“Öyleyse sen yüzünü Allah’ı birleyen (bir hanif) olarak dini (İslam’a yani), Allah’ın o fıtratına çevir; ki insanları bunun üzerine yaratmıştır. Allah’ın yaratışı (tabiat kanunları ve İslam’ın kuralları) için hiç bir değiştirme olmayacaktır. İşte dimdik ayakta duran din (bu İslam’dır). Ancak insanların çoğu bilmeyen (ve gerçeği araştırıp öğrenmeyen konumdadır).”[1] ayeti, İslam’ın; insanın yaratılışına, yani doğal arzu ve ihtiyaçlarına en uygun İlahi kurallar olduğunu hatırlatmaktadır.
Evet, İslam;
• Hem; onurlu ve huzurlu yaşama kılavuzu, helal ve kolay bir hayat nizamıdır.

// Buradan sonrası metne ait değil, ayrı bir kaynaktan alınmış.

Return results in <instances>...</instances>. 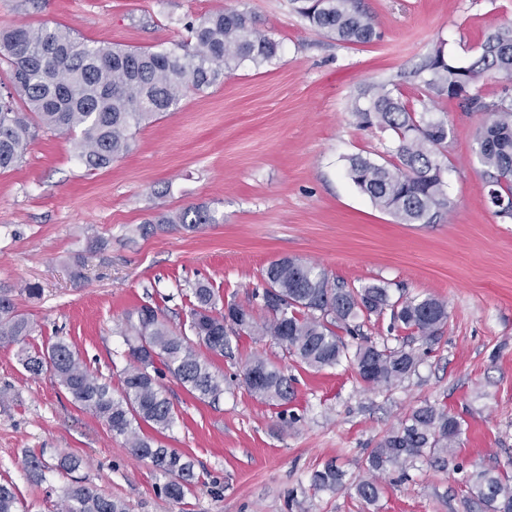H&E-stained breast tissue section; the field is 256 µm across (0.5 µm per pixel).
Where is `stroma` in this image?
Listing matches in <instances>:
<instances>
[{
	"label": "stroma",
	"mask_w": 512,
	"mask_h": 512,
	"mask_svg": "<svg viewBox=\"0 0 512 512\" xmlns=\"http://www.w3.org/2000/svg\"><path fill=\"white\" fill-rule=\"evenodd\" d=\"M379 34L345 44L312 28L296 0H0V29L63 25L86 43L194 50L187 26L234 9L251 14L280 47L259 65L225 71L221 83L188 91L176 109L136 131L130 152L87 171L65 135L42 133L19 165L0 173V289L33 325L28 347L72 345L120 392L128 365L117 332L150 305L185 323L196 283L267 316L256 291L273 259L292 256L349 286L382 280L393 294L448 303L439 339L418 345L421 363L391 389L361 381L354 365L313 370L270 339L233 337L232 349L200 356L224 378L219 402L195 399L171 374L159 381L177 412L162 438L189 455L200 479L182 501L137 459L124 437L76 408L49 376L26 372L16 346L0 345V480L25 512H57L60 454L78 475L129 512H488L465 509L462 477L479 468L512 474V221L493 213L475 152L485 116L441 102L447 122L443 177L454 202L432 224H399L347 176L349 157H386L388 135L356 126L351 105L367 83L398 85L418 106L407 75L435 48L469 60L486 35L512 25V0H361ZM203 206L215 223L154 224L158 212ZM39 285L29 297L26 285ZM264 355L294 380L285 425L276 407L240 378ZM429 402L463 422L447 463L388 472L377 504L350 491L313 490L310 477L335 461L358 477L367 452L413 408ZM48 468L30 475L26 455Z\"/></svg>",
	"instance_id": "35a3bbf8"
}]
</instances>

• Hem; fert, cemiyet ve devlet ilişkilerini düzenleyen ve disiplinize eden İlahi prensipleriyle bir toplum intizamıdır.
• Hem de; musibetlere dayanmak, cihat, zekât, ukubat sıkıntılarına katlanmak, İlahi emir ve yasaklara uymak ve sonunda ebedi hayatı kazanmakla alakalı bir imtihan programıdır.
“İslam fıtrat dinidir” demek insanın yaradılışındaki ve yapısındaki (tabiatındaki) arzu ve ihtiyaçları en doğru ve doğal yollarla karşılayan kurallar içeriyor anlamındadır. İslam taklitçilikten, şekilcilikten, gösterişten ve külfetçilikten uzaktır. Yani İslam; insandaki duyguları ve arzuları, hem kısıtlayıp körleten; hem de aşırılığa ve ahlaksızlığa kayıp kirleten yöneliş, yöntem ve sistemlerden farklı olarak; adaletli (dengeli) ve asaletli kurum ve kurallar ortaya koymaktadır. Cenab-ı Hak din adına, ne yobazlık ve fırsatçılığa ne de yozlaşma ve fırsatçılığa asla razı olmamıştır. Hem toplumu çürüten dinsizlik başıboşluğunu ve ahlaki bozukluğu önlemek, hem de din adına uydurulan kabalık ve softalık boyunduruğunu gidermek üzere Allah Kur’an’ı ve Resulüllah’ı yollamıştır.
“Onlar ki, yanlarındaki Tevrat’ta ve İncil’de (geleceği) yazılı bulacakları ümmi haber getirici (Nebi) olan elçiye (Resul) uyarlar; O, onlara ma’rufu (iyiliği) emrediyor, münkeri (kötülüğü) yasaklıyor, temiz şeyleri helal, murdar şeyleri haram kılıyor ve onların ağır yüklerini, üzerlerindeki zincirleri (gereksiz külfet ve zahmetleri) indirip (hafifletiyor). Ona inananlar, destek olup savunanlar, yardım edenler ve O’nunla birlikte indirilen nuru izleyenler; işte kurtuluşa erenler bunlardır.”[2] Çünkü dinde aşırı kuralcılık; evham, kuruntu ve saplantı gibi psikolojik hastalıklara yol açmaktadır.